Премии и хотели бы обратить внимание публики на принципиально новое, принципиально отличное от существующего, но — не получается. Вот в прошлом году премию «Ясная Поляна» дали Тимуру Зульфикарову. Писатель очень интересный, и ни на кого не похожий. И что, он стал бешено популярен? Нет, как была у него горстка почитателей, так и осталась, широкие массы лишь поморщились в недоумении.
Критерий издателя и редактора в эпоху стабильности и рыночной экономики ясен, и не может быть другим: подобие тому, что раскупается, да и подписчики-покупатели журналов должны получать ожидаемое ими — читательская аудитория на дороге не валяется. Новое, неожиданное — риск, в данном случае — коммерческий, а риск не может быть нормой жизни.
Каковы критерии читателя? Разделим читателя на три условных категории: эстет, техническая интеллигенция, пролетариат. Критерий последнего: попроще, фаст-фуд. Донцова, Устинова, Доценко, Барбара Картленд, высшая планка — Акунин. Критерий среднего — то, чем накормят в известном ресторане. То есть всё то, что напечатано в соответствующем по взглядам толстом журнале, а ещё Коэльо, Дэн Браун, Пелевин, Уэлш, Мураками, Робски буквально на глазах прибавилась. Акунин сюда тоже попадает. Критерий первого… О, это гурманы, их относительно немного, и они тоскуют о пятках верблюда и соловьиных языках.
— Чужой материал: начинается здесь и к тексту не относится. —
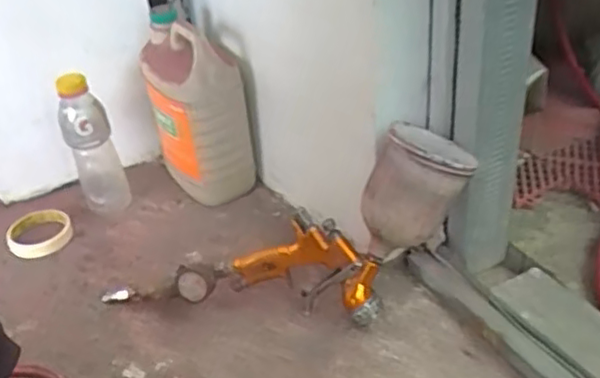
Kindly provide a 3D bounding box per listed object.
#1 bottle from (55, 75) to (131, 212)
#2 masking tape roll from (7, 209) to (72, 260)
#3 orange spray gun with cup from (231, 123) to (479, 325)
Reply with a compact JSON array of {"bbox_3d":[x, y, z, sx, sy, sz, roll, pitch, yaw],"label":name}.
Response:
[{"bbox_3d":[-0.297,-0.062,0.938,0.069,0.205,0.056,-15,35,-16],"label":"bottle"},{"bbox_3d":[-0.375,0.064,0.941,0.088,0.018,0.102,-15,35,-17],"label":"masking tape roll"},{"bbox_3d":[0.066,0.047,0.740,0.295,0.141,0.106,-40,23,26],"label":"orange spray gun with cup"}]

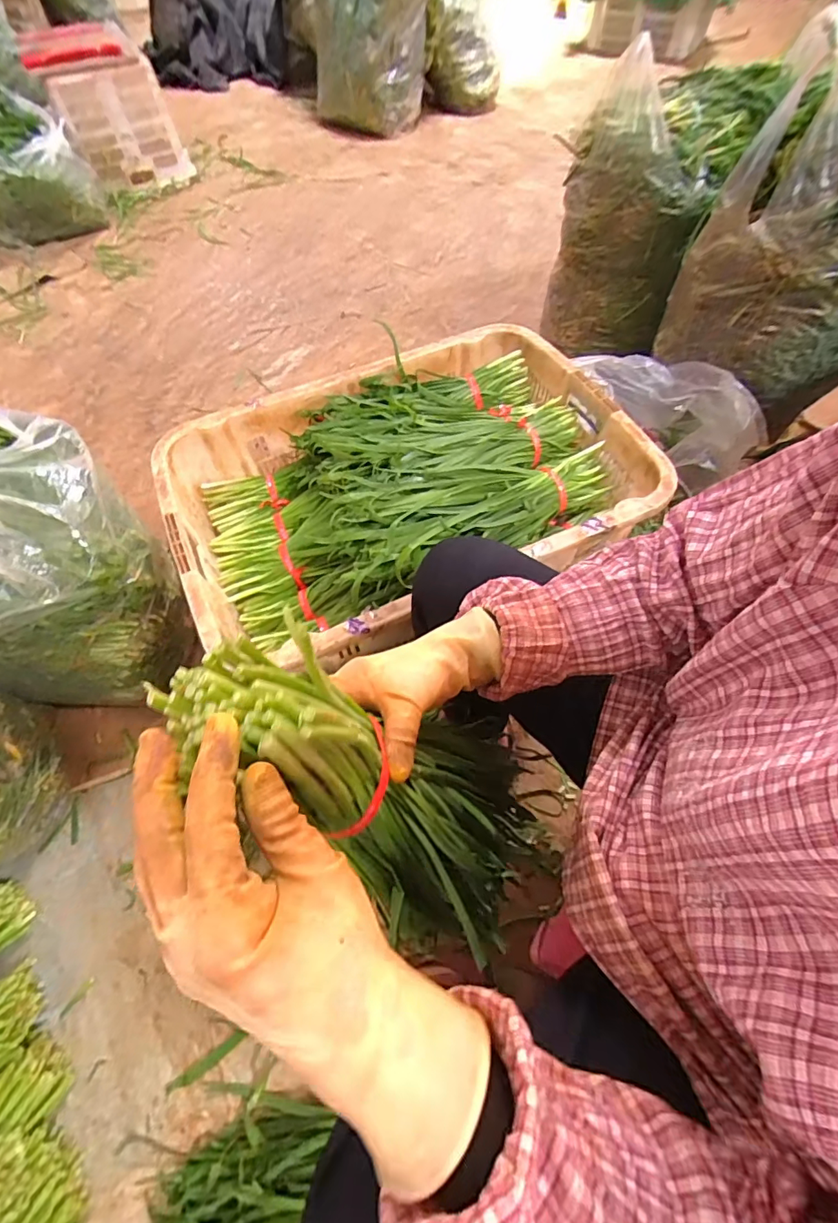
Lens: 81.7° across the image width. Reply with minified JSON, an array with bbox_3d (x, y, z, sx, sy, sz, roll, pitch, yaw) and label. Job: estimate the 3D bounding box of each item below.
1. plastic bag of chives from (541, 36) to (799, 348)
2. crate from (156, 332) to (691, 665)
[{"bbox_3d":[0.505,-0.901,1.120,0.314,0.461,0.309,27,64,17],"label":"plastic bag of chives"},{"bbox_3d":[-0.021,-0.190,0.761,0.682,0.162,0.453,-23,62,-11],"label":"crate"}]

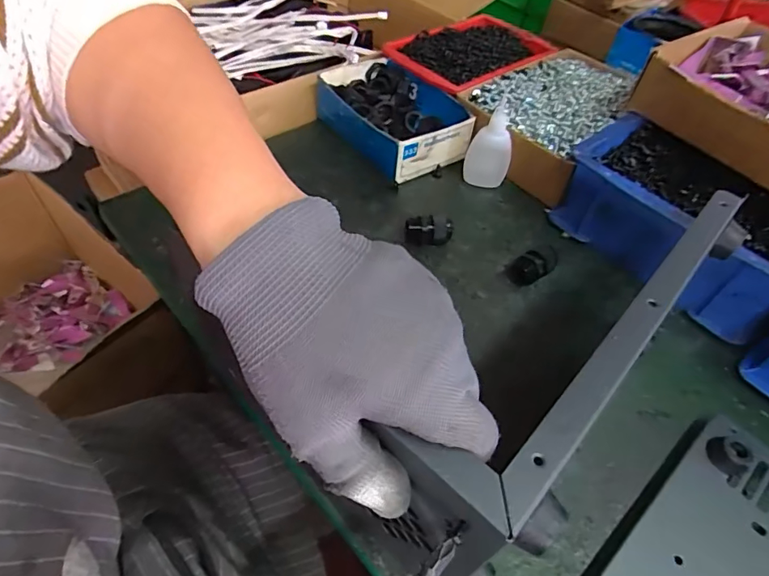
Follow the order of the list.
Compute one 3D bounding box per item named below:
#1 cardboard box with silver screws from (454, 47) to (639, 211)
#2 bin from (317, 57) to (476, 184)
[{"bbox_3d":[0.186,-0.196,0.557,0.150,0.065,0.245,33,55,21],"label":"cardboard box with silver screws"},{"bbox_3d":[0.007,-0.192,0.547,0.125,0.053,0.168,-27,57,-25],"label":"bin"}]

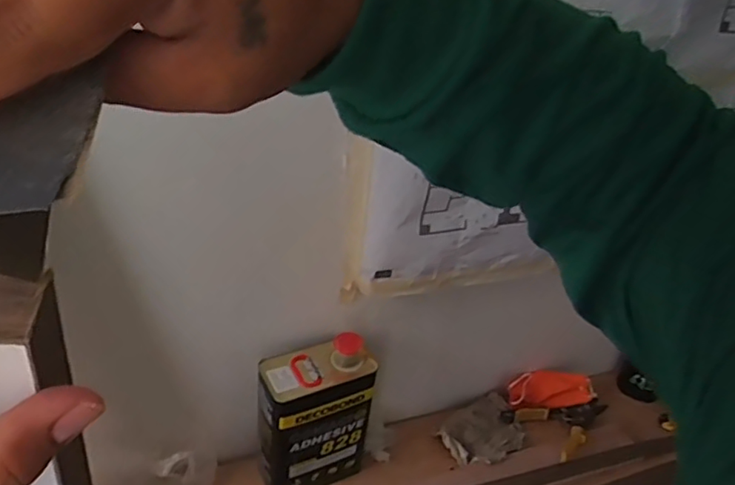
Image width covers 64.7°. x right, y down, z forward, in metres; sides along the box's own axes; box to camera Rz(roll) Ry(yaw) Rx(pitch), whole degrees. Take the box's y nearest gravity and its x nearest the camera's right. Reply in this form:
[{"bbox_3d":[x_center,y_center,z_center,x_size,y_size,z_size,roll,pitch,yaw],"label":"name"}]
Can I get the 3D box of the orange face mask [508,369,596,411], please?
[{"bbox_3d":[0.360,0.295,1.136,0.175,0.054,0.047,1,33,-9],"label":"orange face mask"}]

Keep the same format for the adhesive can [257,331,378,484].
[{"bbox_3d":[-0.083,0.269,0.915,0.172,0.255,0.097,-12,37,-27],"label":"adhesive can"}]

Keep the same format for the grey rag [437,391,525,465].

Ищут гениального, часто находят вычурное и вымороченное. Гениального всегда мало. Кстати, эти немногие эстеты сами пишут, как минимум — критические разборы, поэтому угодить им сложно. Это они говорят о том, что литературы ну нет никакой, один упадок, хотя книг выходит странно много. И я, кстати, совершенно согласна с тем, что в искусстве норма — это гениальность. Всё остальное — история болезни, точнее, история искусства.
Нужны ли критерии тем, кто ведёт литературный отбор? «А нужны ли стигматы святой Терезе? Они ей не нужны, но они ей желанны». А вот критерии — наоборот. Они не желанны (ибо желанна свобода), но — нужны. Иначе и обанкротишься, и никто не услышит.
Ну, а критерий читателя — личный вкус. А о вкусах не спорят.